Records for this exercise START
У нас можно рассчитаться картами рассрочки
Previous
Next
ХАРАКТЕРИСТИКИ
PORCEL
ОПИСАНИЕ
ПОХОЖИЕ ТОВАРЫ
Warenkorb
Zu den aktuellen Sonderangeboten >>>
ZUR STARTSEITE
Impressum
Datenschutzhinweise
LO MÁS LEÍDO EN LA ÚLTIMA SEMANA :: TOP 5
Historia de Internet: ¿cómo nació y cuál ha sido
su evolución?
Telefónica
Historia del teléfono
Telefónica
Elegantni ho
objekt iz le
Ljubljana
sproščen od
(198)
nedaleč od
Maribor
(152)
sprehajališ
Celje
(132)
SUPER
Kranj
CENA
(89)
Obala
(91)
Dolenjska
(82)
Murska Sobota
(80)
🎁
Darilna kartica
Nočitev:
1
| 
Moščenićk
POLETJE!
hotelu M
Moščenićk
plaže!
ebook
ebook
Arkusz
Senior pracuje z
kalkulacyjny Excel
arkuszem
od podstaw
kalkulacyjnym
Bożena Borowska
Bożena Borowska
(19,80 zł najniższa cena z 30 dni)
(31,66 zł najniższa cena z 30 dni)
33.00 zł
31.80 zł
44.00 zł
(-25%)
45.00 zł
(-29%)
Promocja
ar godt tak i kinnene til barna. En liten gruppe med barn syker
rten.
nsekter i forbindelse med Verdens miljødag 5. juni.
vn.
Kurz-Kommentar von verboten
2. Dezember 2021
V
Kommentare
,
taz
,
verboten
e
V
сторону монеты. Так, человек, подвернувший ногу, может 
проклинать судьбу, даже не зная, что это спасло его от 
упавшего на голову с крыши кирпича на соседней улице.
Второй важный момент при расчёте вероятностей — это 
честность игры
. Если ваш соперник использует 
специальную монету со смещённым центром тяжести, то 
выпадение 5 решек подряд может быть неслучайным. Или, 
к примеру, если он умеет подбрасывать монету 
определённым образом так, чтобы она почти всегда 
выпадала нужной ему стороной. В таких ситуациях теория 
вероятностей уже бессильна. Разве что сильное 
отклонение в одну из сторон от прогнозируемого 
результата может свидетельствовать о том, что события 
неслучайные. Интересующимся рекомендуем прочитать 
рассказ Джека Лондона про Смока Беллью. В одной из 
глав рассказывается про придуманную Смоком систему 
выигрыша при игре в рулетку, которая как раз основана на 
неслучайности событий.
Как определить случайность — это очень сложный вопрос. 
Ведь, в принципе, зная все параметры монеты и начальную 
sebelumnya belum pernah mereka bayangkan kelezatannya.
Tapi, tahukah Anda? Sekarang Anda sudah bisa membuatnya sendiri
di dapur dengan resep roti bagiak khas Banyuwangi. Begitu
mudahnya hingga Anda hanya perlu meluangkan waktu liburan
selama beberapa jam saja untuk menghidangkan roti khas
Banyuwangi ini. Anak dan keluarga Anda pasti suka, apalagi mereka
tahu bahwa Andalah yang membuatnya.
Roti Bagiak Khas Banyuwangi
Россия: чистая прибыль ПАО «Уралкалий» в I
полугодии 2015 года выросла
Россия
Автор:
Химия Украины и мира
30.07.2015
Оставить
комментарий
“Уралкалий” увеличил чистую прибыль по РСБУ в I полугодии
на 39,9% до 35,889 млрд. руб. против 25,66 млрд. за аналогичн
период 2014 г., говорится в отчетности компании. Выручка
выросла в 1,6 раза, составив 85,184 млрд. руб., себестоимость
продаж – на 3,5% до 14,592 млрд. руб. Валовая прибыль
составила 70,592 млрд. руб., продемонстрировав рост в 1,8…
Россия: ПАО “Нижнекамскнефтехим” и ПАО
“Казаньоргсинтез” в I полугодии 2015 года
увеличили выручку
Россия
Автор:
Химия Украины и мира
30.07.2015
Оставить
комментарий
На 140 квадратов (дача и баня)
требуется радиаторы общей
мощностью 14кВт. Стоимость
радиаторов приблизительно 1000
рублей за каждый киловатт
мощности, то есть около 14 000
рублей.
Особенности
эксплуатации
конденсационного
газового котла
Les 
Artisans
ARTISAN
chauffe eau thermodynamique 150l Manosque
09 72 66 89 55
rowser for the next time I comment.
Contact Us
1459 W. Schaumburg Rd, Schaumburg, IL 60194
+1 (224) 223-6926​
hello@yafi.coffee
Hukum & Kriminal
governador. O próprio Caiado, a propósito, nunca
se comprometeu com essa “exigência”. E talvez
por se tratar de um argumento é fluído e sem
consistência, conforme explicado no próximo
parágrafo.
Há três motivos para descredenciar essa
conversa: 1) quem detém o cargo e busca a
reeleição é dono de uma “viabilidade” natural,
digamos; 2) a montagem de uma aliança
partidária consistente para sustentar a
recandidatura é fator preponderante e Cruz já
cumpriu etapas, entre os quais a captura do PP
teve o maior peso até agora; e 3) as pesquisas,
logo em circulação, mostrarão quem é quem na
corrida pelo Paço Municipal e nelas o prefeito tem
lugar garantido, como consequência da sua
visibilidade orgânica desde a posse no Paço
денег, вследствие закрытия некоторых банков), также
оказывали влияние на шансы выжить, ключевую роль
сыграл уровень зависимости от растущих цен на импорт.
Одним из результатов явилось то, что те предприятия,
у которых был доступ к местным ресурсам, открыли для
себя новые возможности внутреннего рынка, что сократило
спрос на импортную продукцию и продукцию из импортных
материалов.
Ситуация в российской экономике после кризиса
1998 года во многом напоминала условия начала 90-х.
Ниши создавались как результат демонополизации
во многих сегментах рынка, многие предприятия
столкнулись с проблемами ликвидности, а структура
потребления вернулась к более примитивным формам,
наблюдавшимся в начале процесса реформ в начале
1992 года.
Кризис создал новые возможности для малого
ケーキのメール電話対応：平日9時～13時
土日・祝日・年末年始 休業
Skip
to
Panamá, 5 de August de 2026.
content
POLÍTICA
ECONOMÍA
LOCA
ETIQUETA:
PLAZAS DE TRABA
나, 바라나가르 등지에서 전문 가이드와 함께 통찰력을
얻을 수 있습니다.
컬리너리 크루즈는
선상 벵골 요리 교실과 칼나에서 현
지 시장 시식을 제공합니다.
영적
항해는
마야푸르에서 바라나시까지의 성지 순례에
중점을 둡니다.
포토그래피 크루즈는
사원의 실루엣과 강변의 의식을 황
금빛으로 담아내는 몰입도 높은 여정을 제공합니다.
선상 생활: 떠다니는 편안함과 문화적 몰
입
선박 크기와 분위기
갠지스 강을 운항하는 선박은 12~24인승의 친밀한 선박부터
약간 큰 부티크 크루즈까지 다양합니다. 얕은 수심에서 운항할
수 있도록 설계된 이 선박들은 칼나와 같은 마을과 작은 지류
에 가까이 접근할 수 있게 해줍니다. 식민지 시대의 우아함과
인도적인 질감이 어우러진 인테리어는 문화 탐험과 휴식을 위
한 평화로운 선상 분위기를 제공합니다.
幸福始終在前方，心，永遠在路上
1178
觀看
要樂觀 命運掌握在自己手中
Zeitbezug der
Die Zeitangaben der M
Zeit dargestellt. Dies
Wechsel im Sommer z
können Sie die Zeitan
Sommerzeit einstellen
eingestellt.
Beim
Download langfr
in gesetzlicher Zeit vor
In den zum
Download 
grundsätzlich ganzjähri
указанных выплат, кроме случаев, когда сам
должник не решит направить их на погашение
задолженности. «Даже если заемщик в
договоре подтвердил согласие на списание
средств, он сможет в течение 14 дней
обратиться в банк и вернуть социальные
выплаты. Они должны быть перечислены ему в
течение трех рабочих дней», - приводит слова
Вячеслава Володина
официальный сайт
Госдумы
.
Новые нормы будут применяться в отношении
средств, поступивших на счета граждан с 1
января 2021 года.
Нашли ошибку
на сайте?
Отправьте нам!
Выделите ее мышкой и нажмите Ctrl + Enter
Records for this exercise END
# [What is being asked]
Copy all lines of the records that have the string "제공합니다" in them.

# [Answer to this exercise]
지 시장 시식을 제공합니다.
금빛으로 담아내는 몰입도 높은 여정을 제공합니다.
한 평화로운 선상 분위기를 제공합니다.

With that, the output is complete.